Un’evidente prova di questa inclinazione è rintracciabile nel dibattito sui candidati al ruolo di Presidente della Repubblica, al centro delle cronache da ormai diverse settimane. A fine dicembre il leader del Movimento 5 Stelle, Giuseppe Conte, proponeva “una donna” per il posto al Quirinale. Sul quotidiano La Stampa, un gruppo di intellettuali ha firmato un appello perché venga votata una figura femminile alla presidenza. “Non è questa la sede per fare un elenco di nomi”, si legge.
Perché giornali ed opinione pubblica sono così fissati con l’idea di porre al centro del dibattito una personalità femminile non identificata?
Le conseguenze di un incarico così rilevante assegnato ad una donna non sarebbero da poco, sul piano simbolico. Per decisori e osservatori politici, evidentemente, la possibilità di generare un cambiamento culturale attraverso la nomina di un Presidente della Repubblica di genere diverso da quello dei dodici illustri nomi che si sono succeduti dal secondo dopoguerra ad oggi è parecchio allettante.

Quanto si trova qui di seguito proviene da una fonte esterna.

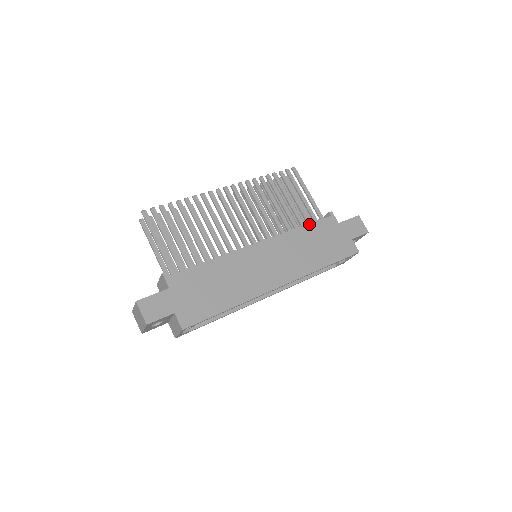
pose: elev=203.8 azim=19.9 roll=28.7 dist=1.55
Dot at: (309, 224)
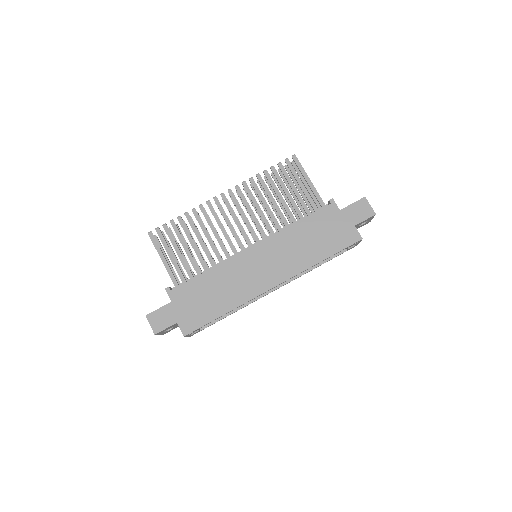
Dot at: (306, 218)
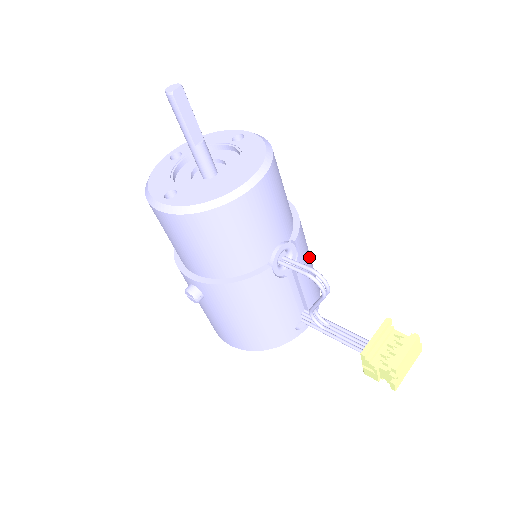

Una svolta di carattere formale è sicuramente auspicabile. L’esempio che potrebbe fornire la presenza di una donna al Quirinale sarebbe sicuramente positivo e metterebbe fine ad una carenza femminile nelle posizioni di potere più rilevanti in Italia - visto che non c’è mai stata nemmeno una Presidente del Consiglio donna, nella storia repubblicana.
Se ad esso, però, non viene affiancato un intervento sostanziale, l’evoluzione sul piano simbolico perde irrimediabilmente di valore. Uno Stato che vanta una Presidente della Repubblica ma che è costretto a convivere con gap salariale, congedo di paternità di dieci giorni, tasso di occupazione femminile decisamente più basso di quello maschile e ostacoli al diritto d’aborto non rappresenta un’avanguardia, quanto più una frustrante contraddizione.
Con posizioni favorevoli ad “Una Donna Presidente” purché sia tale si rischia di favorire esattamente questo tipo di dinamica discordante. Vien da chiedersi: e se questa donna non rappresentasse un’individualità così apprezzabile? Se avesse scarsa sensibilità rispetto a temi rilevanti delle battaglie femministe? È successo al Parlamento Europeo, con l’elezione di una presidente contraria all’aborto.
Il dibattito su “Una Donna Presidente” può essere, inaspettatamente, inteso come un buon segnale. Siamo arrivati al punto in cui la mancanza di una figura femminile in alcuni ruoli istituzionali è talmente inaccettabile da invogliare un ampio gruppo di persone a richiedere a gran voce il superamento di questo inaccettabile paradosso. Quando questa grave lacuna verrà colmata - magari non già con la votazione di fine mese, ma la possibilità di avere un capo di Stato o del governo di genere femminile si concretizzerà inevitabilmente nel giro di qualche tornata elettorale - dovremmo farci trovare pronti. Sarà necessario aver plasmato una società più avanzata, in termini concreti, per quanto riguarda la condizione femminile.
Il “cambiamento culturale” di cui si parla spesso sui social riguardo ai temi della condizione femminile è un obiettivo fondamentale, ma va contrassegnato con tappe concrete per non restare un virtuoso e condivisibile slogan. Ben venga una Presidente della Repubblica, ma senza dimenticarci di pretendere interventi riguardo le storture che colpiscono ancora le donne italiane.